RECORDS FOR THIS TASK below:

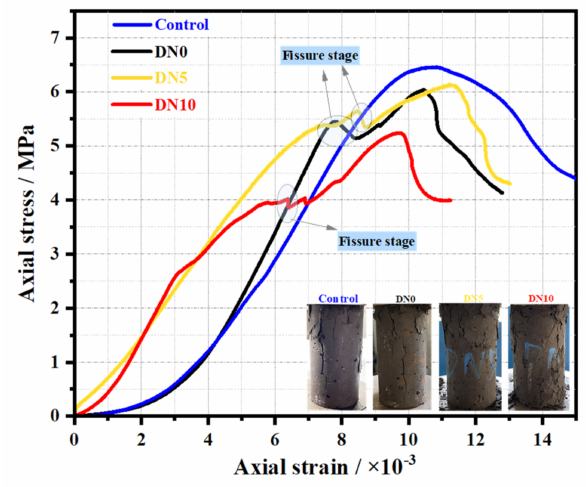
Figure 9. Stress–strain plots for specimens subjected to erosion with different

End of RECORDS FOR THIS TASK.
RECORDS FOR THIS TASK below:

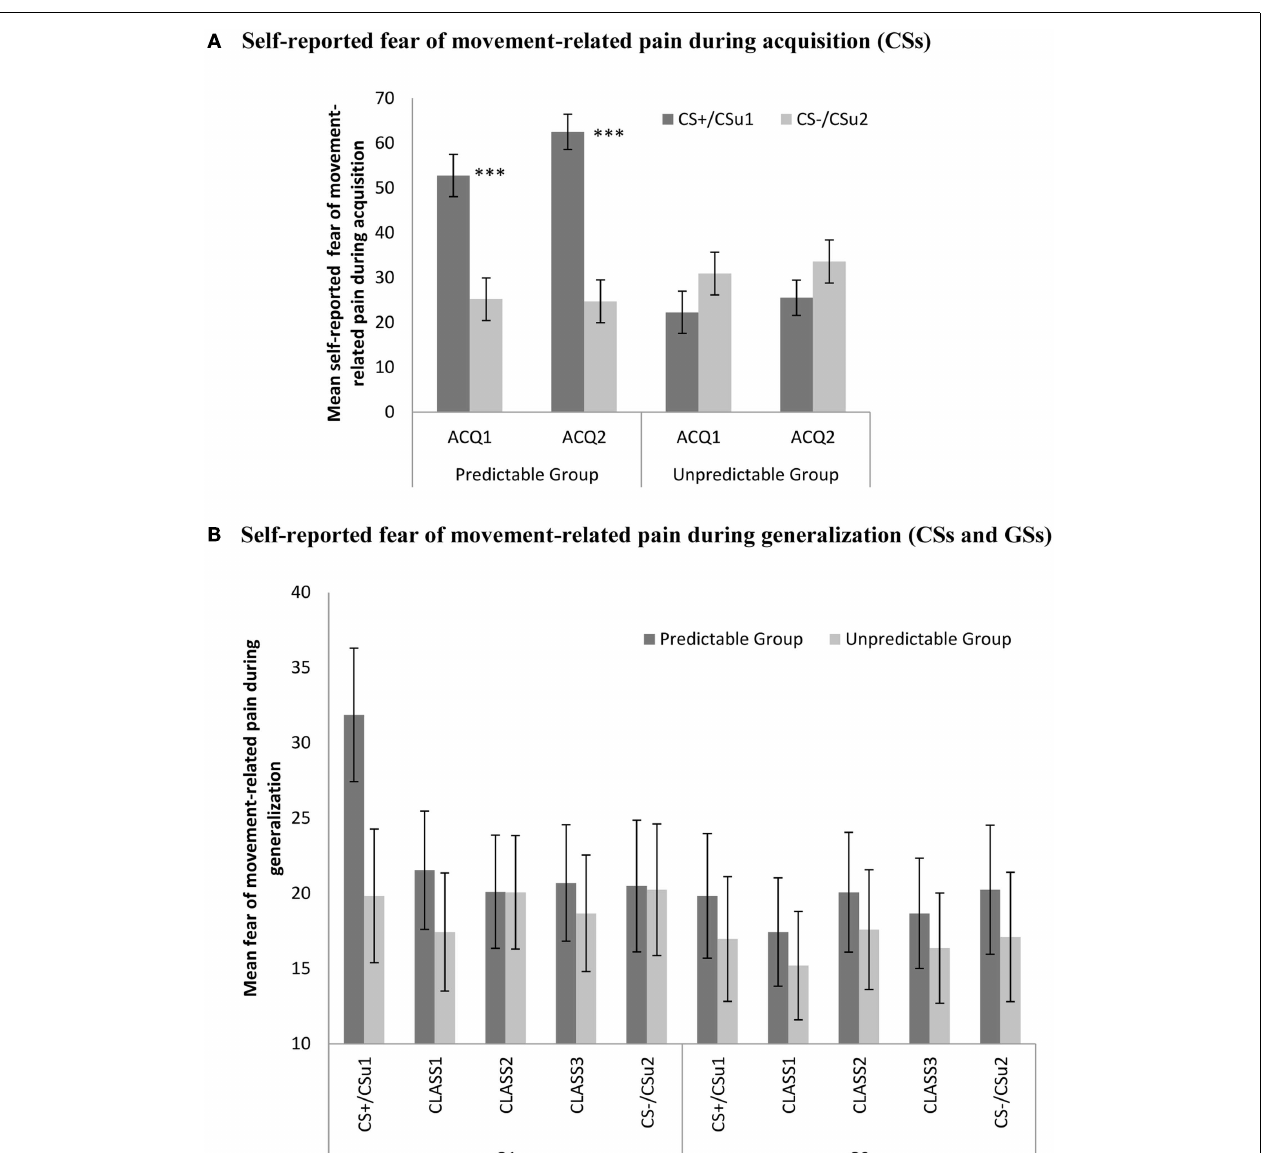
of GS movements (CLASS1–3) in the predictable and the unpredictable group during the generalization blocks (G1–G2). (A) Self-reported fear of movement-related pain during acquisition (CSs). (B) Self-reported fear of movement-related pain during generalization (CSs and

End of RECORDS FOR THIS TASK.
RECORDS FOR THIS TASK below:

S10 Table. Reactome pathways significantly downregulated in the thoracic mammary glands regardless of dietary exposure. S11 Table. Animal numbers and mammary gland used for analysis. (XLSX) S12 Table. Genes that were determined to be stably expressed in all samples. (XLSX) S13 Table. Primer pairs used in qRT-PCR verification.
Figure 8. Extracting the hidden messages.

End of RECORDS FOR THIS TASK.

» **WORK REQUEST**
Whenever "Figure" shows up in a line of the listing, copy that whole line.

» **RESPONSE FOR THIS EXERCISE**
Figure 9. Stress–strain plots for specimens subjected to erosion with different
Figure 8. Extracting the hidden messages.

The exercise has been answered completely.